Balance doesn't play a task in stopping prostate problems or major diseases. Still, balance is significant for health. sense of balance can keep you regular in your feet and reduce your risk of falling. This particular set of exercises might be done anytime, each day of the week or simply a number of times per week.
One-legged stanceBalance on one foot when you bend your other leg on the knee. Hold for five to 10 seconds, then loosen up. Repeat five to 10 times. Switch legs. You might have to the touch the wall for balance. As you progress, try to take care of a one-legged stance for longer periods of time. |
Walking from heel to toePractice walking from heel to toe as when you were on a tightrope.
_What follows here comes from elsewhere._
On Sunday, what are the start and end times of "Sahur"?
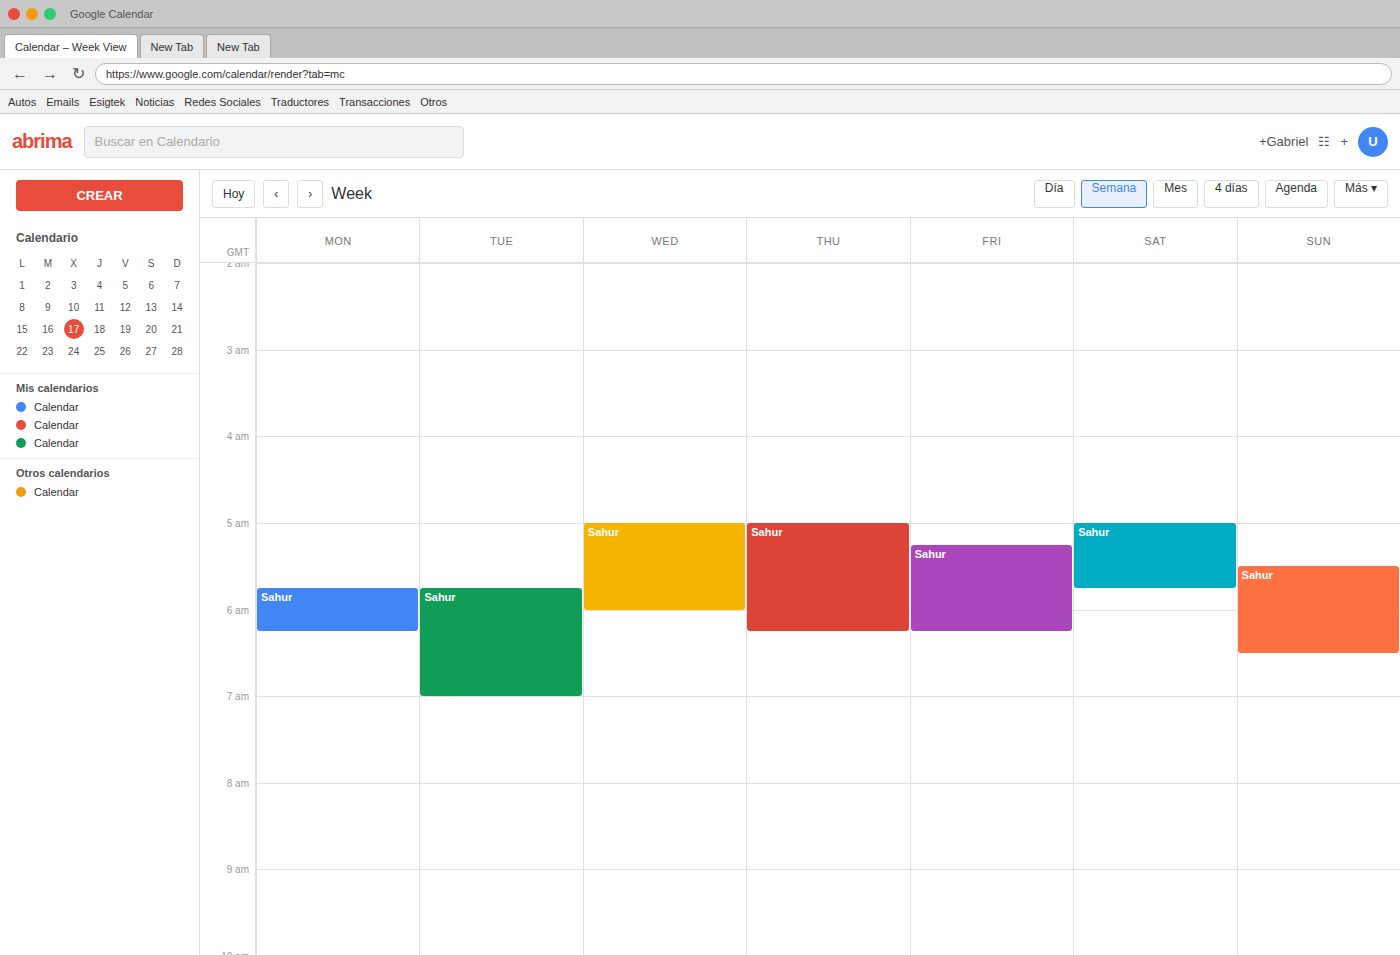
5:30 AM to 6:30 AM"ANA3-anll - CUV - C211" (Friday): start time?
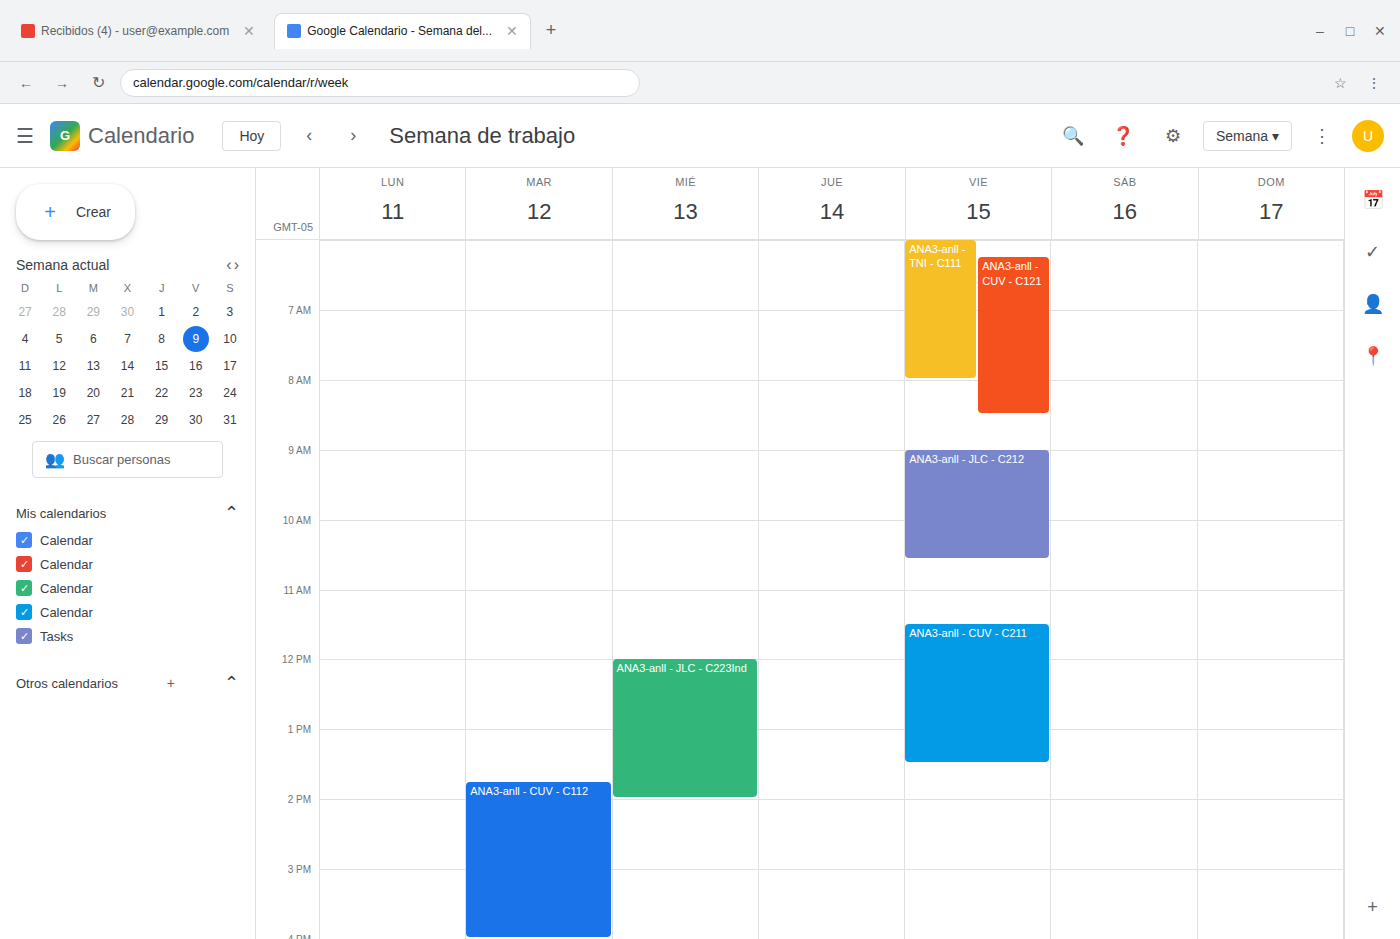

Keep your arms at your sides or touch a wall for balance if needed. Walk the length of a protracted hallway, then turn around and walk back. |
Peer pointStand about two feet from a wall so which you could support yourself along with your hand if needed. Keeping each knees straight, bring one leg forward until your foot is raised 30 to 45 degrees. Hold for five to 10 seconds, then slowly lower your leg. Repeat five to 10 times. Switch legs. Once you've mastered it, try doing the exercise along with your eyes closed. |
Originally published on October 1, 2008. Last reviewed on April 26, 2011. |
No material on this site, no matter date, must be used as an alternative to direct medical advice out of your doctor or other qualified practitioner.